===== Dataset section =====

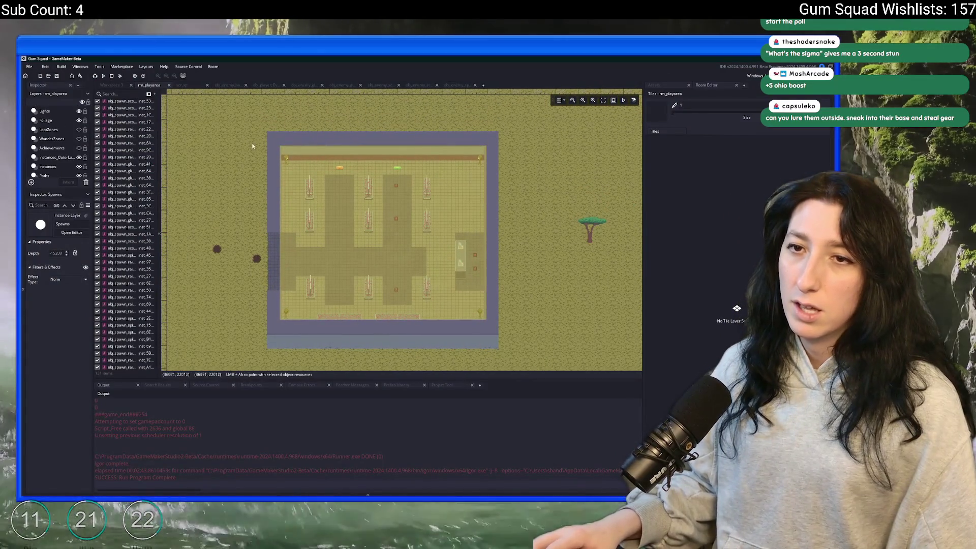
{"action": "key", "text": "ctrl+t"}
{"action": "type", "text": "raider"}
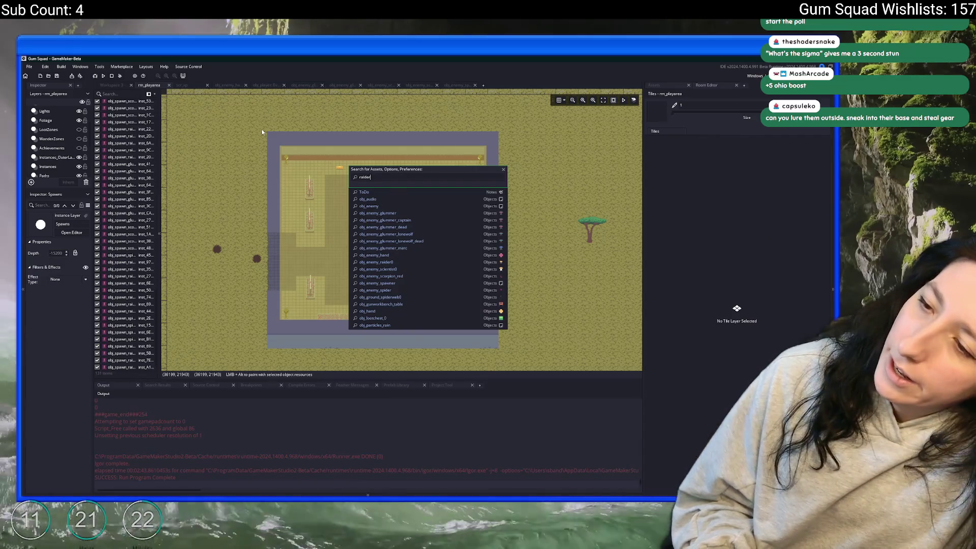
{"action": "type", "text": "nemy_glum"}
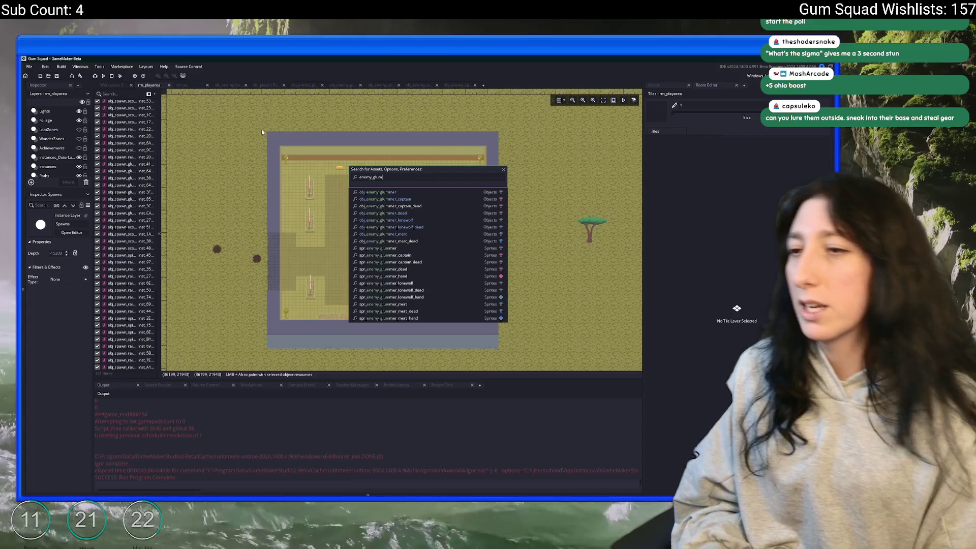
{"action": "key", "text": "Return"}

=====

Output the data exactly. Leave every picture out.

{"action": "key", "text": "ctrl+t"}
{"action": "type", "text": "raider"}
{"action": "type", "text": "nemy_glum"}
{"action": "key", "text": "Return"}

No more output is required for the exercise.